Electronic voting are just plain anti democratic.
Edit: I am ignoring here the simple fact that closed source code is unverifiable and any voting machine running with e.g. windows would return unverifiable results. So I am ignoring the issues of the software stack of this machines, which we shouldn't.
Paper Elections are dead easy and safe to perform
There is a reason nearly no one other real democratic country uses stupid voting machines, but undemocratic shitholes like Russia love electronic voting and machines
It’s not checks that are the issue, but the scalability of the offensive and the inevitable opaqueness of countermeasures.
Surely there is a cryptographic way to count votes where someone can check that the results are correct but not how individuals voted, right?
Now you have to trust the software used to do this, the algorithm itself, and that there was no tampering before the data got stored. Which is something truly verifiable by a very tiny subset of population and even then with full cooperation from authorities. This is the opaqueness of countermeasures.
Vote counting is not a mathematical problem, but a sociological one. Any „always correct machine” is useless if people can’t reasonably trust it.
Paper ballots don’t scale - you can’t stuff ballots without someone being present - and are designed exactly in the problem space vote counting itself occupies. As an additional evidence in their favor, autocratic regimes and corrupt politicians are way too eager to switch to electronic voting.
That’s the whole point of crypto though, you publish the mathematically verifiable results, and everyone becomes a vote counter. Instead of trusting a small group of people to do it right, you can verify the counts yourself in a trustless system.
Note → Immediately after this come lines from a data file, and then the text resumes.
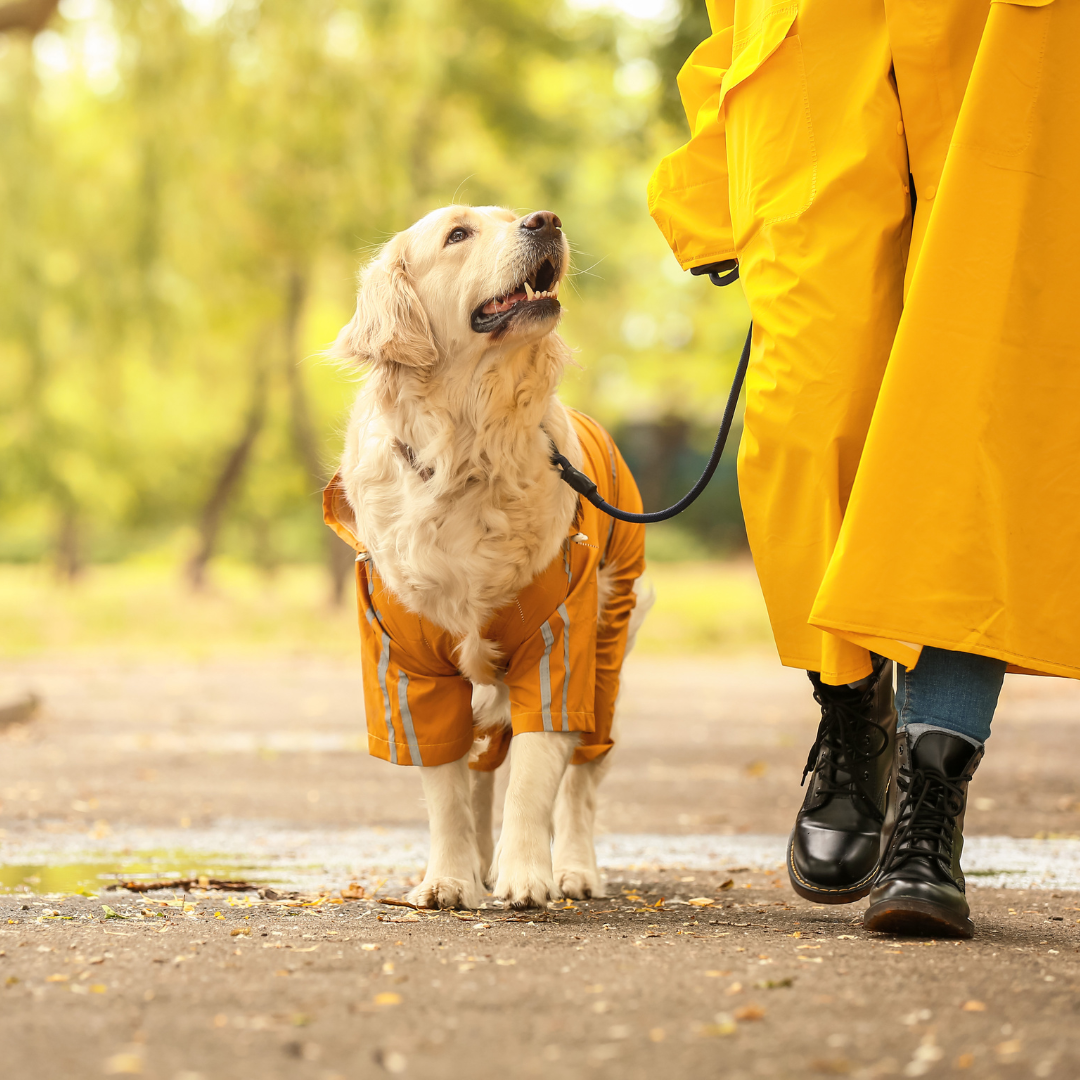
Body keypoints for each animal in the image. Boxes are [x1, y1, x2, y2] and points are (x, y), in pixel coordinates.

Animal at [328, 206, 648, 907]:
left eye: (512, 215)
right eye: (457, 235)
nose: (546, 219)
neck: (467, 451)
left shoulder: (558, 642)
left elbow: (533, 777)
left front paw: (526, 875)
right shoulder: (408, 664)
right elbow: (446, 790)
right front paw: (450, 879)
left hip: (608, 653)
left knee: (581, 780)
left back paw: (574, 869)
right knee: (478, 772)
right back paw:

The algorithm isn’t a black box like you’re saying, it’s fully auditable and decentralized so any fuckery is immediately visible.
Now maybe I’m wrong and a mathematically verifiable algorithm can’t exist, but to my knowledge that’s never been shown to be the case.
Edit: turns out there are MANY such systems, and they are mathematically verifiable, and used in actual use cases today. The only thing stopping it is lack of political will, and arguably, the fact that even people without computers have the right to vote.
You do not have to trust the software. You could do that math for yourself if you really cared.
I'm sure that exists, yes. But you can't give the voting key to individual voters, because that can be bought. So you're using the same black-box voting machines with all the same attack vectors (or even worse if they're connected to the internet).
The only way to make voting machines safe is to have them print out the ballot, but at that point they're just very expensive pencils.
In NY we have these amazing devices, where they can adhere a chemical to blank ballots before voters mark them to be scanned.
It's a fairly obscure tech, kind of like an additive manufacturing rig that, instead of adding one plane at a time to build a 3D physical thing from the bottom up, uses small rows of line segments to create a two-dimensional image. These "printers" used to be widespread, but still do have enough niche uses that the government was able to acquire some fairly easily.
It's also going to make that lawsuit in New Paltz very interesting.